Extracting certain parts of a textfile - thanks in advance

Question

whypython 0 Newbie Poster

12 Years Ago

Suppose I have this textfile:

Generation #1:
trash_jsdbjsabnf
trash_nsdjklfndsnf
trash_jlsndfknsf
...
trash_akjsdlkjasdasd
Game_List:
game = 111
game = 222
game = 333

Generation #2:
trash_jsdbjsabnf
trash_nsdjklfndsnf
trash_jlsndfknsf
...
trash_slajdlaskjdlas
Game_List:
game = 119
game = 262
game = 323

...
...

Generation #500:
trash_jsdbjsabnf
trash_nsdjklfndsnf
trash_jlsndfknsf
...
trash_jkansdklnalsda
Game_List:
game = 323
game = 213
game = 211

I was wondering if there is a simple way to extract only the Generation # and the corresponding list of game under Game_List. That is, ignoring all the trash lines, which literally is about 50,000 lines.

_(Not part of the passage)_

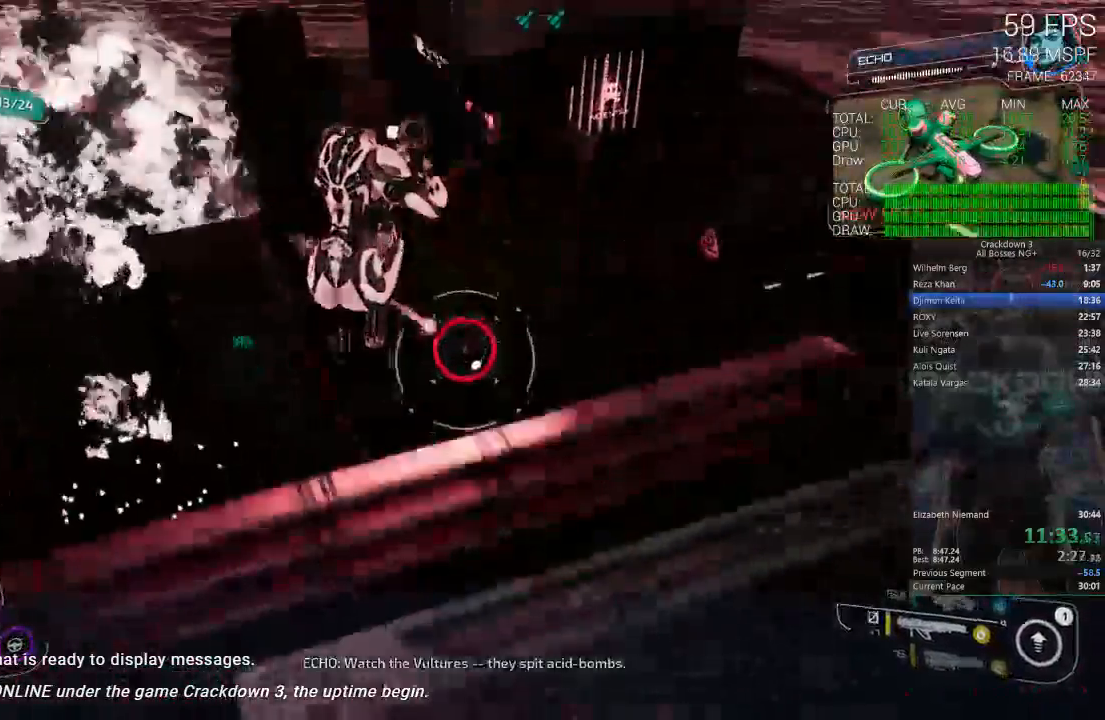
{"dt_ms": 500, "buttons": [], "left_stick": "right", "right_stick": "up-right"}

Thank you so much in advance.

python

3 Contributors
8 Replies
129 Views
19 Hours Discussion Span
Latest Post 12 Years Ago Latest Post by TrustyTony

TrustyTony 888 ex-Moderator

12 Years Ago

check start of line with startswith method. It can take tuple of line starts, not only single string.

dilbert_here00 0 Light Poster

12 Years Ago

try something like this:

data = open("file.txt", 'r')
while True:
    line = data.readline()
    if line.startswith("Generation"):
        while True:
            list = []
            line2 = data.readline()
            if line2.startswith("game"):
                dict[line1] = list.append(line2)
            elif line.startswith("generation"):
                break
            else: break

Reply to this topic

Be a part of the DaniWeb community

We're a friendly, industry-focused community of developers, IT pros, digital marketers, and technology enthusiasts meeting, networking, learning, and sharing knowledge.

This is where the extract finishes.